[Version difference data]
# # # #

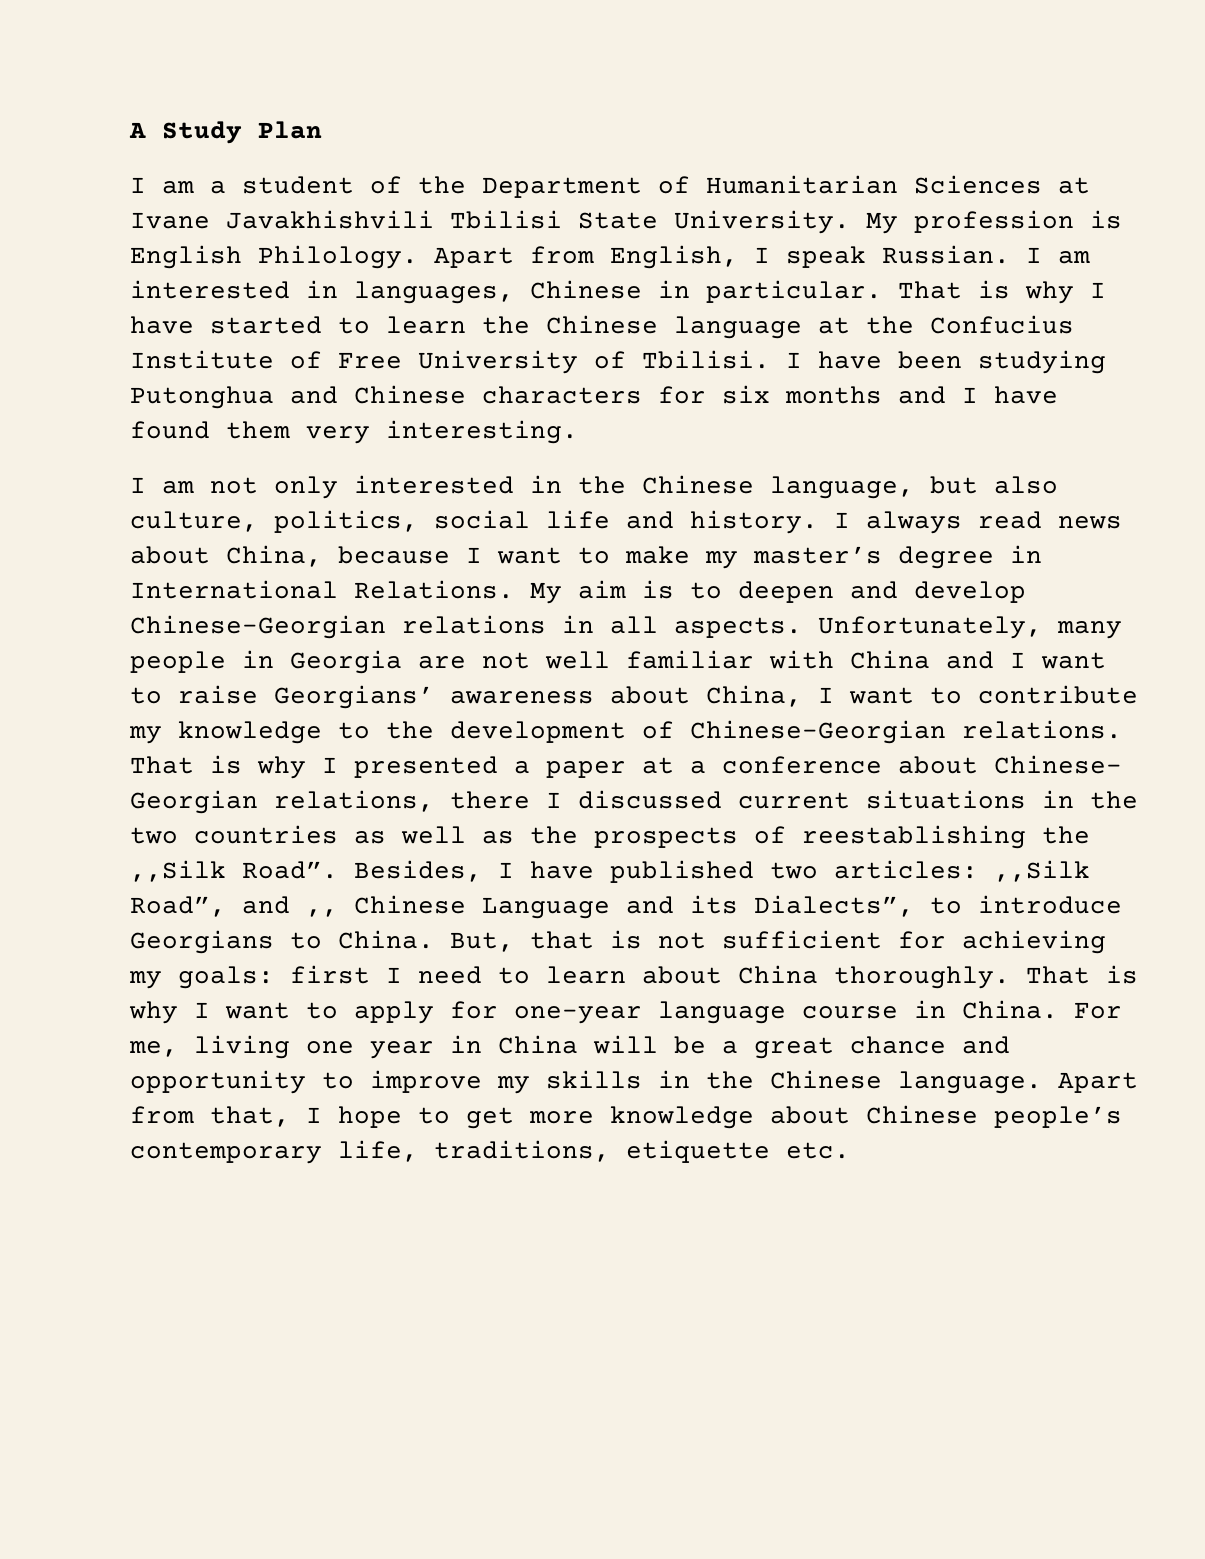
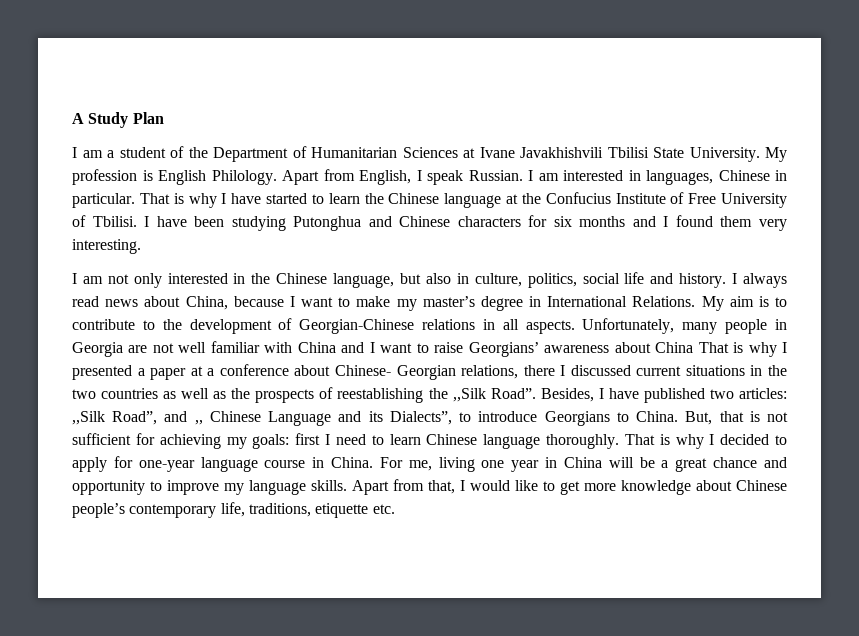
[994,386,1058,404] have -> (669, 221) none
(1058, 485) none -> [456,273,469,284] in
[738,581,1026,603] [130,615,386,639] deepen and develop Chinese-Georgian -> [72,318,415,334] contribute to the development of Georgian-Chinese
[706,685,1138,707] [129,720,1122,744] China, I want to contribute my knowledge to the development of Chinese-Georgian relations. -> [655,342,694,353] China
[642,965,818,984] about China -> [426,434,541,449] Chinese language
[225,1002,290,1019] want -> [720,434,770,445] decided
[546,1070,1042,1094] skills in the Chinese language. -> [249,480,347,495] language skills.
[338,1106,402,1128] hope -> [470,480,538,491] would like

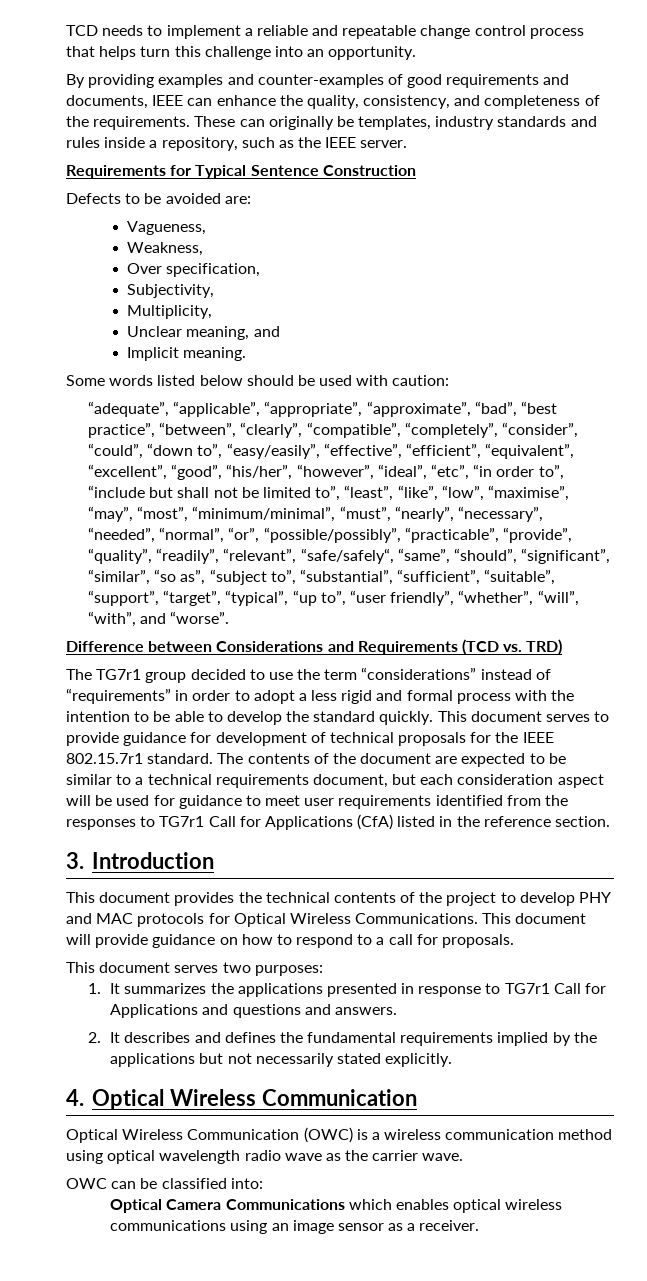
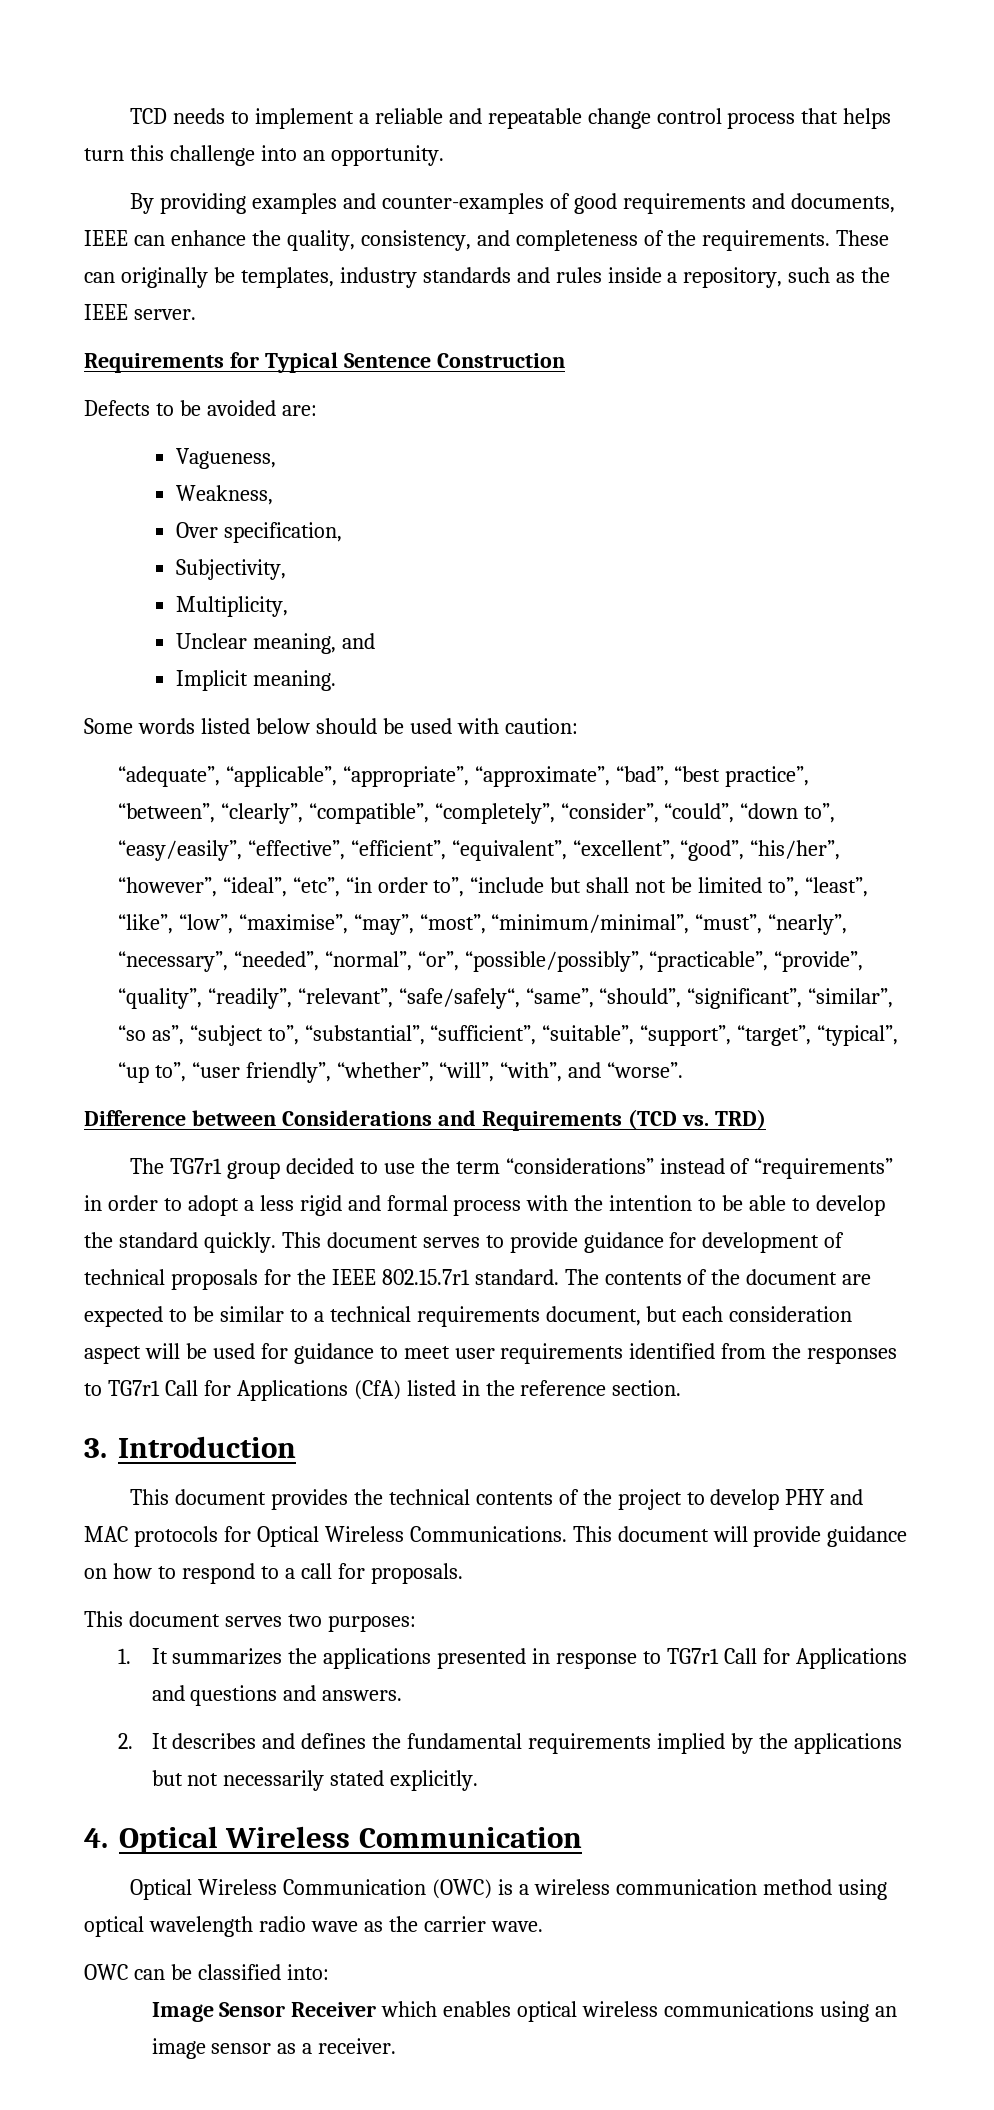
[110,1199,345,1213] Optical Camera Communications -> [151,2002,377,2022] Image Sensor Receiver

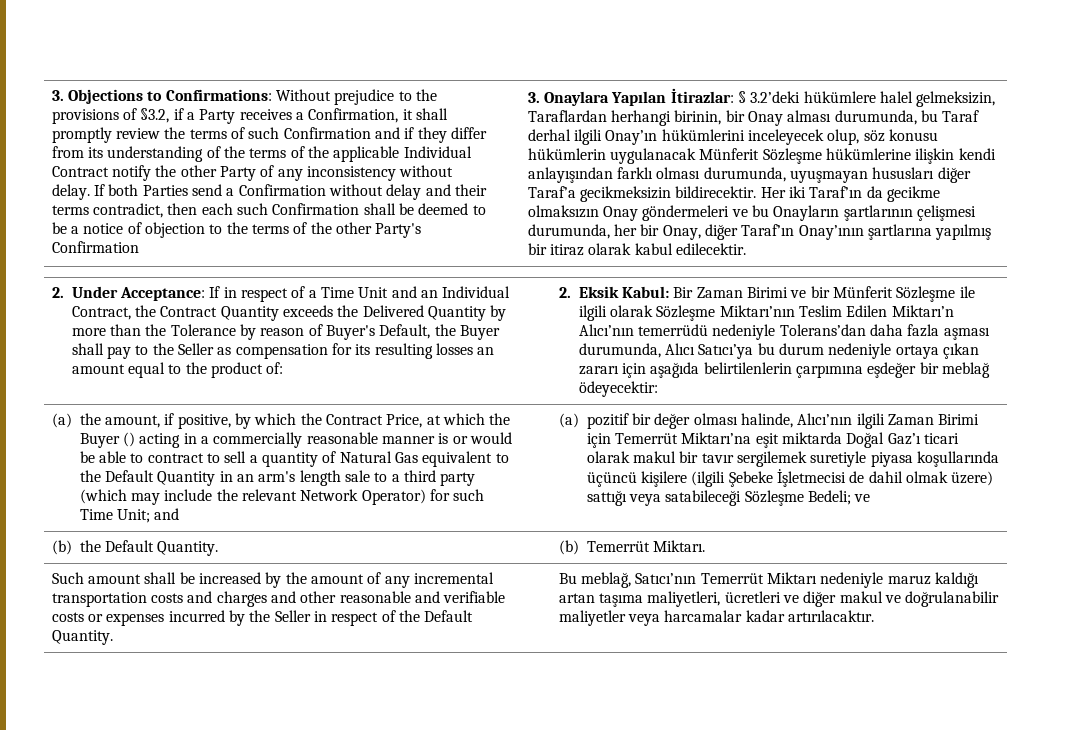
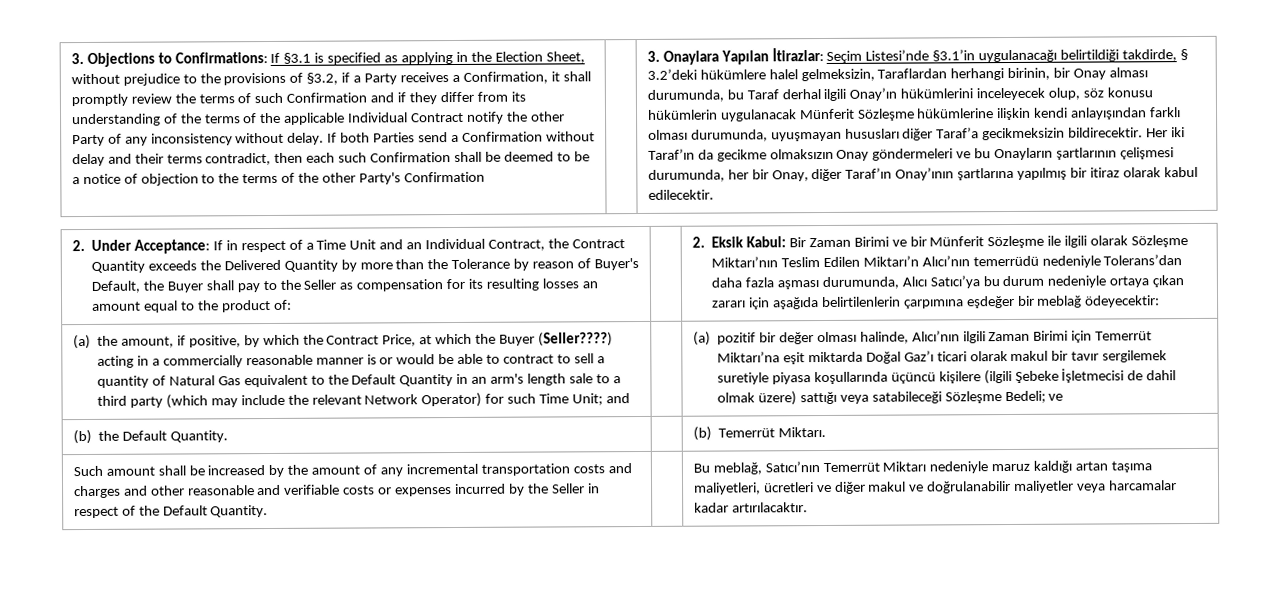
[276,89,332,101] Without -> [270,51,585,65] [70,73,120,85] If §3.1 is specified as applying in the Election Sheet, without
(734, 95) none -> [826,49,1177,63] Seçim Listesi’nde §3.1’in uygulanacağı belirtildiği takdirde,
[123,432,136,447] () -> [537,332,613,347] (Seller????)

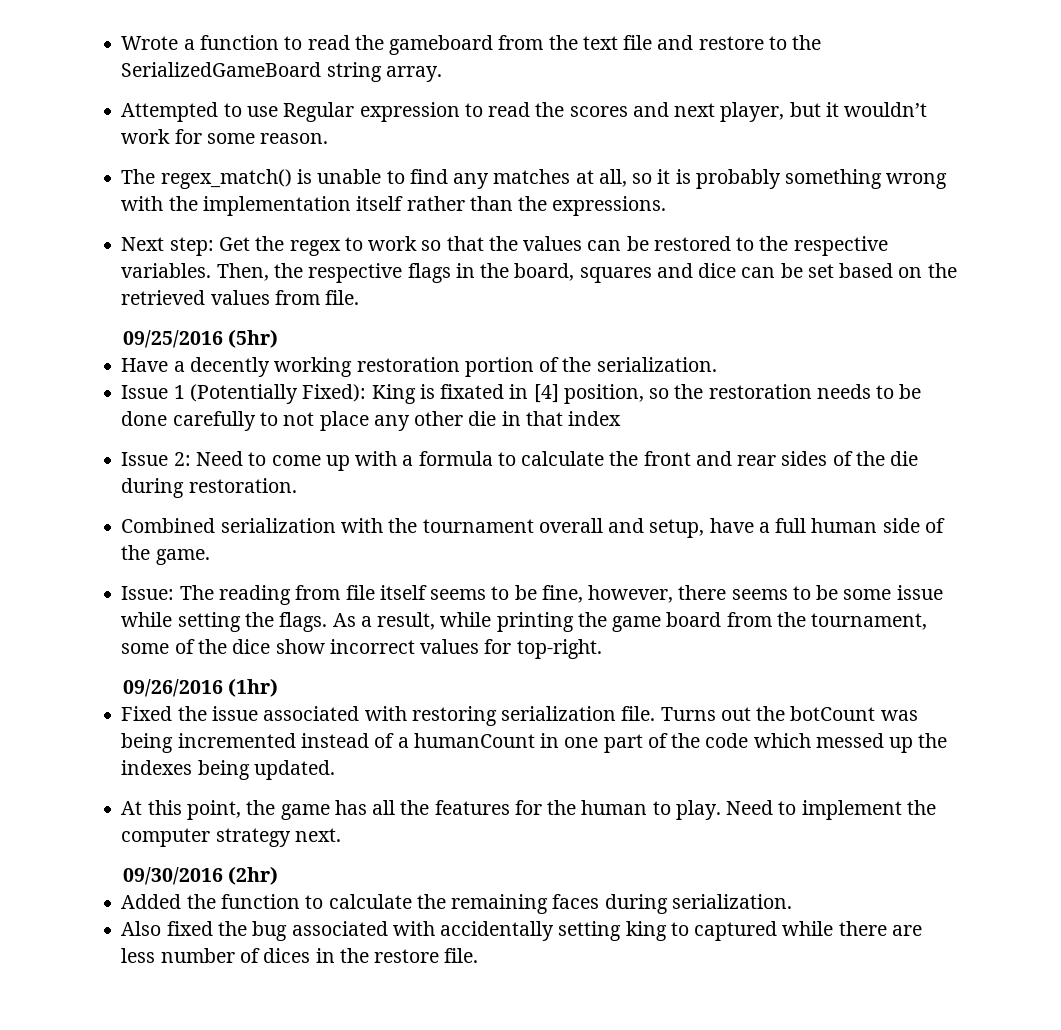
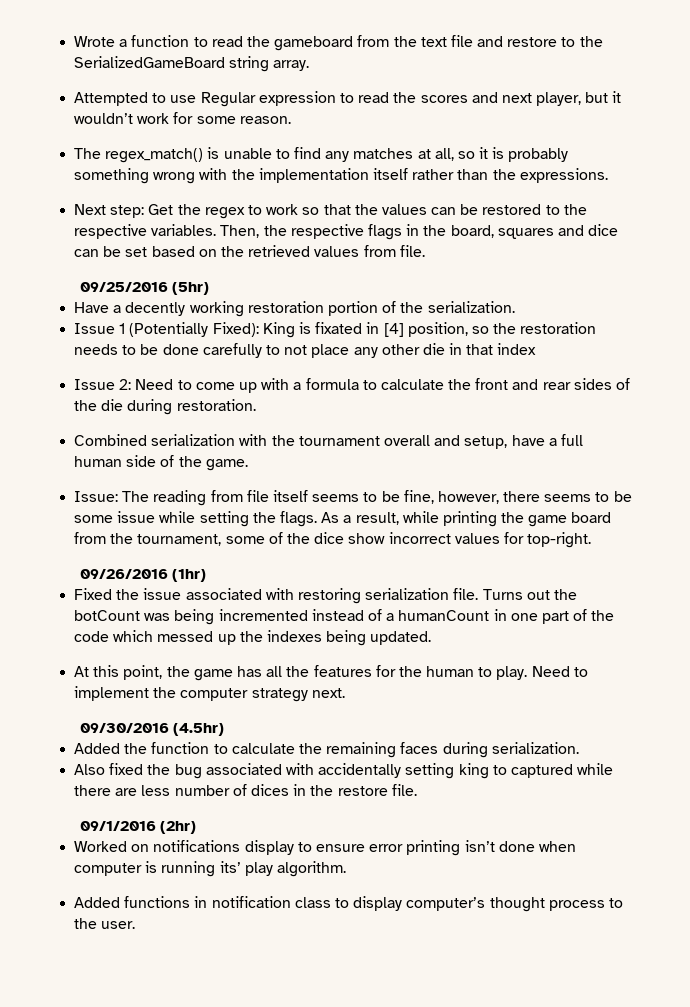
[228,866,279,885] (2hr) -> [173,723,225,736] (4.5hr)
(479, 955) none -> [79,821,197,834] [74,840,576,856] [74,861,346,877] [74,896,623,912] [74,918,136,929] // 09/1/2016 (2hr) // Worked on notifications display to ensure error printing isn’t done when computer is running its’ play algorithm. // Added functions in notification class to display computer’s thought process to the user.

# # # #

● AIM OF THE EXERCISE
Pictures do not belong in the copy. Output all of the records exactly.

● COMPLETED TASK
[994,386,1058,404] have -> (669, 221) none
(1058, 485) none -> [456,273,469,284] in
[738,581,1026,603] [130,615,386,639] deepen and develop Chinese-Georgian -> [72,318,415,334] contribute to the development of Georgian-Chinese
[706,685,1138,707] [129,720,1122,744] China, I want to contribute my knowledge to the development of Chinese-Georgian relations. -> [655,342,694,353] China
[642,965,818,984] about China -> [426,434,541,449] Chinese language
[225,1002,290,1019] want -> [720,434,770,445] decided
[546,1070,1042,1094] skills in the Chinese language. -> [249,480,347,495] language skills.
[338,1106,402,1128] hope -> [470,480,538,491] would like

[110,1199,345,1213] Optical Camera Communications -> [151,2002,377,2022] Image Sensor Receiver

[276,89,332,101] Without -> [270,51,585,65] [70,73,120,85] If §3.1 is specified as applying in the Election Sheet, without
(734, 95) none -> [826,49,1177,63] Seçim Listesi’nde §3.1’in uygulanacağı belirtildiği takdirde,
[123,432,136,447] () -> [537,332,613,347] (Seller????)

[228,866,279,885] (2hr) -> [173,723,225,736] (4.5hr)
(479, 955) none -> [79,821,197,834] [74,840,576,856] [74,861,346,877] [74,896,623,912] [74,918,136,929] // 09/1/2016 (2hr) // Worked on notifications display to ensure error printing isn’t done when computer is running its’ play algorithm. // Added functions in notification class to display computer’s thought process to the user.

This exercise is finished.